Athletes showed no rust as they returned to the curling rink after a two-year COVID-caused hiatus
S.Special O-curling
Athletes showed no rust as they returned to the curling rink after a two-year hiatus.

With the coming of the cold, Special O is coming in hot!

A reminder to all participants: Everyone 12 and up must be fully vaccinated (two doses) with a maximum group size of 50. Everyone must wear a mask when off the field of play.

Basketball started on Thursday, Nov. 4 in Gibsons Elementary Gym with head coach Samantha Giampa.

Samantha contributed this terrific summary:

“It was so wonderful to be back at Gibsons basketball on Thursday. We did our vaccination passport sign-in and then went right into a warm up and ball handling. (Of course, there was some friendly catch-up and chit-chat as we hadn’t seen each other all together in person for such a long time!)  We also managed some passing, shooting, and a quick drill to close. The coaches felt like the athletes were in great shape and did not look rusty at all. We think we are in for a fun season!”

Curling, another favourite sport for many, has started again thanks to the generosity of our community organizations. A $1,000 grant from the Sunshine Coast Community Foundation and a matching grant from Telus, provided the funding to purchase necessary equipment: sticks, grippers, brooms and sliders.

Coach Randy Younghusband (who doubles as Local Coordinator for SOSC) helped head coach Dave Sandness guide 13 athletes on Saturday, Nov. 6. From all accounts, the athletes were excited to be back at it!
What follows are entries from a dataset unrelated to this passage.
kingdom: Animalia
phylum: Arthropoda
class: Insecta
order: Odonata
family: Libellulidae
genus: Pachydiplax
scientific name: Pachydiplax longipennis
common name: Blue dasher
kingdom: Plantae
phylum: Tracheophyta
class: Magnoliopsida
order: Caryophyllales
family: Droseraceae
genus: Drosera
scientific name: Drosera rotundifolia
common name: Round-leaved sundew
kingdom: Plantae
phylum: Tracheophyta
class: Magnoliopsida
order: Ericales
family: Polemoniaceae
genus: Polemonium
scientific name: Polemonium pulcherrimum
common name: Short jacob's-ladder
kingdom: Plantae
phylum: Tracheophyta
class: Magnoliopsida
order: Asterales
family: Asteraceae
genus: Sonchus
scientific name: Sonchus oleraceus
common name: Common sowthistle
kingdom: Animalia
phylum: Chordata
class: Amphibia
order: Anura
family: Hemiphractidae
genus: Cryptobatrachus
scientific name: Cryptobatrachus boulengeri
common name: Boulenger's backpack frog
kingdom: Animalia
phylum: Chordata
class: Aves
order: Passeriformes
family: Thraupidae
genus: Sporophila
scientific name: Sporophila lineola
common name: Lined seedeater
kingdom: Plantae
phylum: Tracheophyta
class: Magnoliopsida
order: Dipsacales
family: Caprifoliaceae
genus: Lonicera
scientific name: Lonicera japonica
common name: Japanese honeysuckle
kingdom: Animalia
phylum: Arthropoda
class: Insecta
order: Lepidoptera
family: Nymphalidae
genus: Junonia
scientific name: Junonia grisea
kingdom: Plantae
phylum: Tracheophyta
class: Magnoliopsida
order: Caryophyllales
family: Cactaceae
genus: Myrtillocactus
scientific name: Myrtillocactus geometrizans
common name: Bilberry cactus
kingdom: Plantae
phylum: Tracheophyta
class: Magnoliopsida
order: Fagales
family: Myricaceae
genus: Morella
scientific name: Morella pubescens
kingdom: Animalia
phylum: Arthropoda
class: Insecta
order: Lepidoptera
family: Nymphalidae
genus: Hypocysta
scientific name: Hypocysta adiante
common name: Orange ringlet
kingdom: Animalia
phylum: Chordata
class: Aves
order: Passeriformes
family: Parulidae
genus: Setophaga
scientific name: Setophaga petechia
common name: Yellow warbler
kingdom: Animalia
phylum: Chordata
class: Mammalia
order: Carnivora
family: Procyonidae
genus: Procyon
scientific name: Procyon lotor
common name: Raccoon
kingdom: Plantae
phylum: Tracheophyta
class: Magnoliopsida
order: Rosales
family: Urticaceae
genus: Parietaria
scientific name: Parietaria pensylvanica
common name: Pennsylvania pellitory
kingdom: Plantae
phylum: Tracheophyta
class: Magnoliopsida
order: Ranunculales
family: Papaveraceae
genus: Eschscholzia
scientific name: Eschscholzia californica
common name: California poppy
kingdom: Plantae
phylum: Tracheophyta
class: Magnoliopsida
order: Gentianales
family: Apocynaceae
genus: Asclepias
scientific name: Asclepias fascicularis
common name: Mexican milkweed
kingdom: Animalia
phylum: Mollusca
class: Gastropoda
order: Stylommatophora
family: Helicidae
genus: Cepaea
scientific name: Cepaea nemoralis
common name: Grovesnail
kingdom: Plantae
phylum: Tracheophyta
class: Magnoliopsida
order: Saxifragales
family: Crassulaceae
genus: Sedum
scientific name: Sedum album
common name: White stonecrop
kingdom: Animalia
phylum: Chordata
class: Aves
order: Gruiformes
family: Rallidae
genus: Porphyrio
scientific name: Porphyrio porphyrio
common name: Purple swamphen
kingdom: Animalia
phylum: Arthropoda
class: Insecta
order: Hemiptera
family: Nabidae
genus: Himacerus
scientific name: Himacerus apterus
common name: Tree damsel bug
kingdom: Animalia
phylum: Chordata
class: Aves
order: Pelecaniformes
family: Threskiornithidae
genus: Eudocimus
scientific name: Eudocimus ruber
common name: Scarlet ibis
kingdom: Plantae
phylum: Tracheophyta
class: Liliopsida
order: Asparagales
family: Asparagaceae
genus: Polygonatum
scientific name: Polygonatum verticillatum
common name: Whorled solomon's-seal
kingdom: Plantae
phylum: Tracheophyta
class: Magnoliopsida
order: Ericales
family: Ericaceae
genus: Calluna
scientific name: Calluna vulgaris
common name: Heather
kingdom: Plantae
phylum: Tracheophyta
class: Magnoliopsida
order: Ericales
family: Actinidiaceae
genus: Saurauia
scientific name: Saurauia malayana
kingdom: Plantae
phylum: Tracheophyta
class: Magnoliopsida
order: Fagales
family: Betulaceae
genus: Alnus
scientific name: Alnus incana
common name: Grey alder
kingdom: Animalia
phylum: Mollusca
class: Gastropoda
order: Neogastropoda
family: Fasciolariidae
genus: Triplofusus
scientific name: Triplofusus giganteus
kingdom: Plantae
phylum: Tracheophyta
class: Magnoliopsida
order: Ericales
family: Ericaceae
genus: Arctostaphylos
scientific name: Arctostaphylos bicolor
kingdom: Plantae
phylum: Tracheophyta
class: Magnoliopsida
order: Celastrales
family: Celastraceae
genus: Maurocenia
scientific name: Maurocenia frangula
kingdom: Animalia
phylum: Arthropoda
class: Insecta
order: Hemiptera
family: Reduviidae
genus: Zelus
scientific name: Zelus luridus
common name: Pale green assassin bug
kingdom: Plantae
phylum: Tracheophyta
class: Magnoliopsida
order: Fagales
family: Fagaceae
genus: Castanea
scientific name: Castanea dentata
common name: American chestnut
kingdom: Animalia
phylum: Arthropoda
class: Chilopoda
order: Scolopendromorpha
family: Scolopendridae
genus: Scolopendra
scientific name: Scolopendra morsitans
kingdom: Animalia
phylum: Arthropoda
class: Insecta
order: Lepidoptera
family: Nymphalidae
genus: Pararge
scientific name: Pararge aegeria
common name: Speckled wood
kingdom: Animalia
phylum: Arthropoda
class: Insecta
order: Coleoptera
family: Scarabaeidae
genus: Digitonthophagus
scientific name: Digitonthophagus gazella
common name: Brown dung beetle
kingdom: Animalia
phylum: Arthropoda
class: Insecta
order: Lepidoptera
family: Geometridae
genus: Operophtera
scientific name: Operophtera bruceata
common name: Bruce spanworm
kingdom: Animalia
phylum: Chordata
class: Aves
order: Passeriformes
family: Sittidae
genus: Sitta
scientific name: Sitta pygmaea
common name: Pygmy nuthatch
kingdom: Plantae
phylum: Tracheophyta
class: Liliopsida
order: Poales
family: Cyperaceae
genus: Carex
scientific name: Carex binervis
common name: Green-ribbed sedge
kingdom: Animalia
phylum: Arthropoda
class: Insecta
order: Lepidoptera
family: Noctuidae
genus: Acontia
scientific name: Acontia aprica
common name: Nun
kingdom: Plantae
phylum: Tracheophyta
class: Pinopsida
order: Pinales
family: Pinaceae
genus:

A huge thanks as well to Judy Macdonald, John Stewart and the Gibsons Curling club volunteers Diane Penonzek and Chris Reynolds.

Randy had this to say: “A lot of familiar faces getting together to complete the paperwork needed for Curling Canada’s return to sport protocols. While that delayed the return to ice, when the athletes did get out on the sheets, they were sporting some new, individual, equipment as part of the protocols.

When the games started, the athletes showed no rust after a two-year hiatus! The weight of deliveries was great; there were a lot of rocks in play, a bit of focus on the handle/turns of the rocks, and a few take-outs! It was the typical vibe that makes curling such a good sport: supportive, enjoyable, a few celebrations and positive etiquette.”

Don’t forget. Programs like these and others depend not only on financial generosity but also that of time! Volunteers are desperately needed to ensure SOSC’s continuance of sports. Training is free. Anyone interested can contact Allyson Pearson at for more information.

I told you we were ready. Now it’s go time!